TEI and the "Standards World" (AC)
There is room for TEI to become better known in standards communities. There are various European agencies that have an interest in TEI; we should pursue our roles in them. On a higher level, we could promote TEI by giving funders more info on TEI, TEI best practices. (DO: this was mentioned by funders at the 2007 Members Meeting.) DO: we should be doing this, and also identifying agencies that are not requiring TEI, and explaining the benefits to them. But we are not in a position to do TEI certification. We're not an agency, don't have paid staff that can do this.
DO suggests that we prepare a package on digital resources and the TEI to share with agencies, and offer to give workshops. The TEI can profile itself as a meta-research infrastructure. ... We should be a research NGO. [DS nominates this as the Quote of the Meeting.]
AC, DO, LR [with JC and Julia Flanders]: talk further about drafting communications to outside agencies (approval for these will have to come from Board however)

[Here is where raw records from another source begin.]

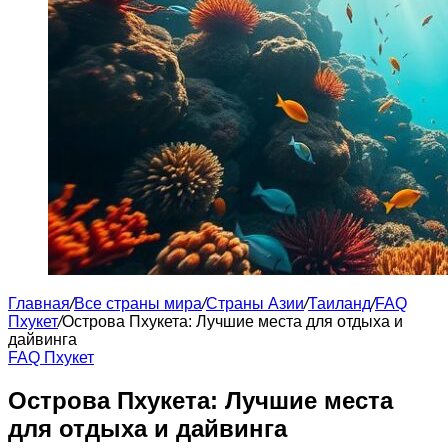
Главная
/
Все страны мира
/
Страны Азии
/
Таиланд
/
FAQ
Пхукет
/
Острова Пхукета: Лучшие места для отдыха и
дайвинга
FAQ Пхукет
Острова Пхукета: Лучшие места
для отдыха и дайвинга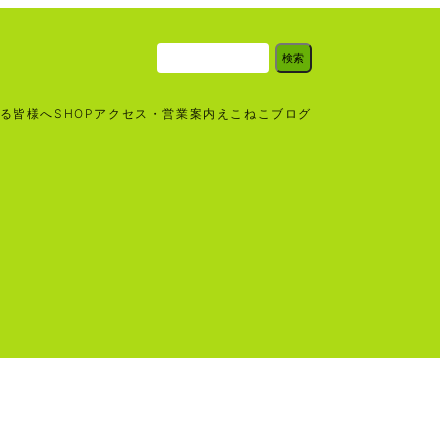
検
検索
索
る皆様へ
SHOP
アクセス・営業案内
えこねこブログ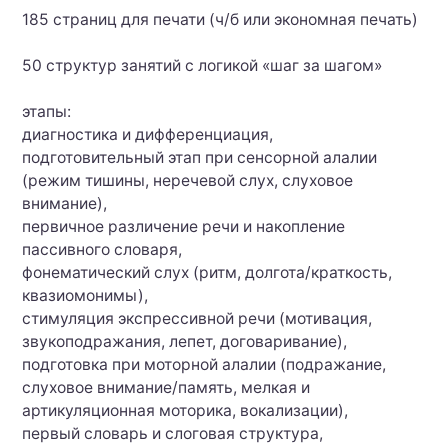
185 страниц для печати (ч/б или экономная печать)
50 структур занятий с логикой «шаг за шагом»
этапы:
диагностика и дифференциация,
подготовительный этап при сенсорной алалии
(режим тишины, неречевой слух, слуховое
внимание),
первичное различение речи и накопление
пассивного словаря,
фонематический слух (ритм, долгота/краткость,
квазиомонимы),
стимуляция экспрессивной речи (мотивация,
звукоподражания, лепет, договаривание),
подготовка при моторной алалии (подражание,
слуховое внимание/память, мелкая и
артикуляционная моторика, вокализации),
первый словарь и слоговая структура,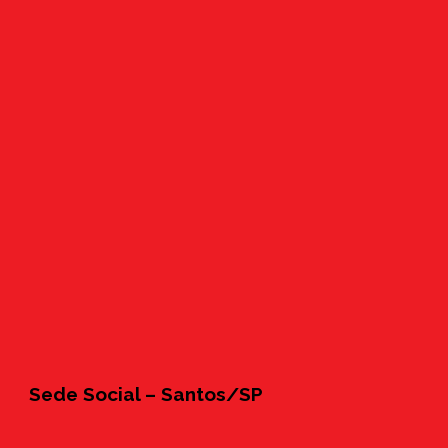
Sede Social – Santos/SP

Making TEI Examples more accessible
JC: As a follow-up from our Galway meeting, we might want to come up with a framework for indexing/retrieving TEI examples in the Guidelines (or even external ones). We want to be able from a reference page to be able to point to uses of examples. All examples in Guidelines should have xml:id and xml:lang. [SR feels the latter is unneeded because xml:lang is inherited. But LR feels that we should decouple the language of examples and the language of the enveloping Guidelines for modularity. JC notes that there are some examples that incorrectly inherit xml:lang="en"]. LR suggestion we might move away from inherited examples in XML to a library stored outside and pointed to, carrying xml:lang. JC proposes decoupling examples from Guidelines and making them referenceable.
Counterarguments: (SR) this is not our most important task right now; (LB) decontextualized examples don't always make sense. (SR): The bigger problem is that examples we have are too small. LR: so we need some kind of way to externalize examples. DO: The first thing to do is to file a bug report on incorrect xml:lang on examples; then add a feature request to add xml:lang to all egXMl examples.
Council agrees it would be good to have an index to examples in the HTML format as well as in PDF. Also, a "click on show me other examples" link, to show all (?) available examples. [Since implemented by SR.]
SR points out that our HTML rendering of Guidelines is just one possible rendering; the reason we make our source open is so people can build on it if they want. So let's separate out HTML presentation from the collection of more examples.
DS will gather a list of examples with incorrect (explicit or inherited) xml:lang values; JC, submit feature request to add
xml:lang to all egXML elements.
TEI-ISO Project Report (SR)
The first stage of Oxford's work for the ISO was to show that TEI could describe an ISO standard; the second stage was lossless bidirectional translation between TEI and MS Word. This was achieved and demo'ed to standards bodies. The proposal then is to go on to a pilot project to implement some of the standards. (LR asks if there wasn't a standard prepared in XML recently; SR: yes, but not validated by ISO.) There were objections in stage 1 about the TEI table model (probably CALS tables would need to be used instead) and questions about math. LR notes that Vesta supports an ISO-looking document (but not ISO-approved, as SR notes). SR isn't sure that this project will go any further; Council should perhaps not spend more time on it right now. LR: can we say that the experiment shows that a subset of TEI is an appropriate tool for the task? SR: yes, because we understand the necessary structure and terminology, plus have the ability to customize. And the MS Word stuff demonstrates that there is a stylesheet framework available Word-TEI adequate for authoring.